A mask-mandate sign setup outside a gift store in Downtown Willow Glen, Calif., on July 16, 2021. (Harika Maddala/ Bay City News)

A Santa Clara County Superior Court judge ruled this week that a San Jose church must pay Santa Clara County some $1.2 million after the church defied local and state COVID-19-related health orders in 2020.

Judge Evette Pennypacker ruled Wednesday that Calvary Chapel San Jose is liable to pay the fines and interest after the church held indoor services and other gatherings and did not require attendees to wear a face covering.

Calvary and the church’s senior pastor Mike McClure have argued that the county’s health orders at that time, which prohibited most indoor gatherings and required the use of a mask or other face covering when indoors, violated the church’s right to freely practice religious and worship activities.

Calvary officially began accruing fines in November 2020, when the county issued a Notice of Violation to the church that it had failed to comply with local indoor mask requirements as well as a county requirement that businesses submit a Social Distancing Protocol attesting that they were taking various COVID-related safety measures.

While the county originally sought to collect nearly $3 million in unpaid fines from the church, Pennypacker ruled that Calvary owes the county only roughly $1.2 million, including 10 percent interest, for failing to comply with the mask requirements between Nov. 9, 2020, when the Notice of Violation was issued, and June 21, 2021, when the county lifted its blanket indoor mask order.
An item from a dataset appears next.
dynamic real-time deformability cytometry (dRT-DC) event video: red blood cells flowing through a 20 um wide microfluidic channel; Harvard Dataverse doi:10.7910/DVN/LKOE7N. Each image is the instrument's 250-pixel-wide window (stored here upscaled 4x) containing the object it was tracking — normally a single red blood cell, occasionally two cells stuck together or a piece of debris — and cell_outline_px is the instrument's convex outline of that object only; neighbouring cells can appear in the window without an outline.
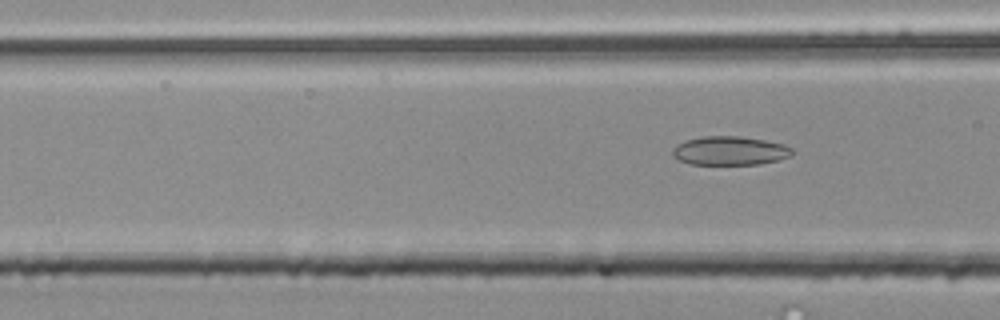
{"species": "common noctule bat (a hibernating species)", "species_latin": "Nyctalus noctula", "temperature_condition": "room temperature", "stored_images_in_passage": 6, "camera_frame_rate_fps": 3000, "um_per_image_px": 0.085, "animal": {"sex": "male", "body_mass_g": 20.4}, "frame": {"image": 1, "passage_image": 6, "time_ms": 1.667, "image_size_px": [1000, 320], "cell_outline_px": [[792, 156], [760, 164], [688, 164], [672, 156], [672, 148], [684, 140], [704, 136], [740, 136], [764, 140], [784, 144], [792, 148]], "centroid_in_image_um": [62.02, 12.81], "position_along_channel_um": 104.6, "area_um2": 20.11}}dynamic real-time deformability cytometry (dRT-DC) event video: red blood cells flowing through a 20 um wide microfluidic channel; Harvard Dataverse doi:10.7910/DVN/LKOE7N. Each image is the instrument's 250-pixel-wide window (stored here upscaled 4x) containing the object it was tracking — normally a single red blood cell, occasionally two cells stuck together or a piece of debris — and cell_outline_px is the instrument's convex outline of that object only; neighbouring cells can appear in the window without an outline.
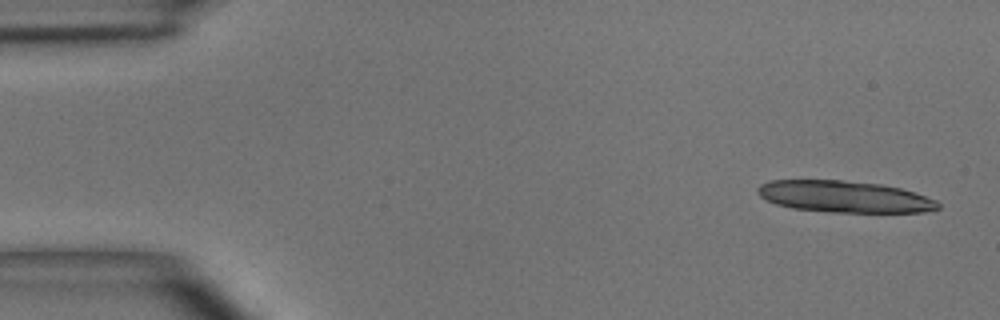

“(Calvary’s) religious beliefs did not give them carte blanche to regularly violate face covering and SDP requirements that were neutral and generally applicable to all comparable, regulated entities in the county and otherwise enabled them to continue to conduct indoor religious worship as they desired,” Pennypacker said in the judgment.

After shuttering in March 2020 amid the early days of the pandemic, Calvary, with an indoor capacity of 600 people, reopened for religious services on May 31, 2020, without a capacity cap, which was required at that time for indoor activities.

Between May 31, 2020, and May 2021, Calvary held a pair of Sunday services with an average attendance of between 300 and 500 attendees, according to the judgment, as well as prayer gatherings and roughly 1,000 baptism ceremonies.

Officials with the church have argued that masks were available to attendees, but the church did not enforce their use or the practice of social distancing between groups of people.

According to the judgment, Calvary contends that the county has scant evidence that it held dozens of unmasked events between Nov. 9, 2020, and June 21, 2021, because county health officials did not inspect the church each day.

Calvary frequently live-streamed its services online, while McClure often directly referenced both a lack of masks among attendees and the church’s conflict with the county.

“I think about our government’s infringement on our liberties,” McClure said during a service on Jan. 10, 2021. “I think about this whole thing, COVID-19, it’s … it was all set up. We were played. This whole thing, it’s a lie. I mean, not that it’s not a disease. But they’re using it to take control and to stop you and I from worshipping God.”

Santa Clara County Counsel James Williams argued that the county’s public health orders and safety measures saved “thousands of lives” and helped keep the county’s death rate among the lowest in the country.

“Calvary’s arguments have been rejected at almost every turn,” Williams said in a statement. “We are gratified that the Court once again saw through Calvary’s unsupported claims and found them meritless.”

Calvary did not respond to a request for comment on the judgment.

“It is undisputed that the government interest in reducing the spread of COVID-19 is compelling, and requiring face coverings and an SDP were reasonable, unobtrusive means of addressing that indisputable compelling government interest,” Pennypacker said.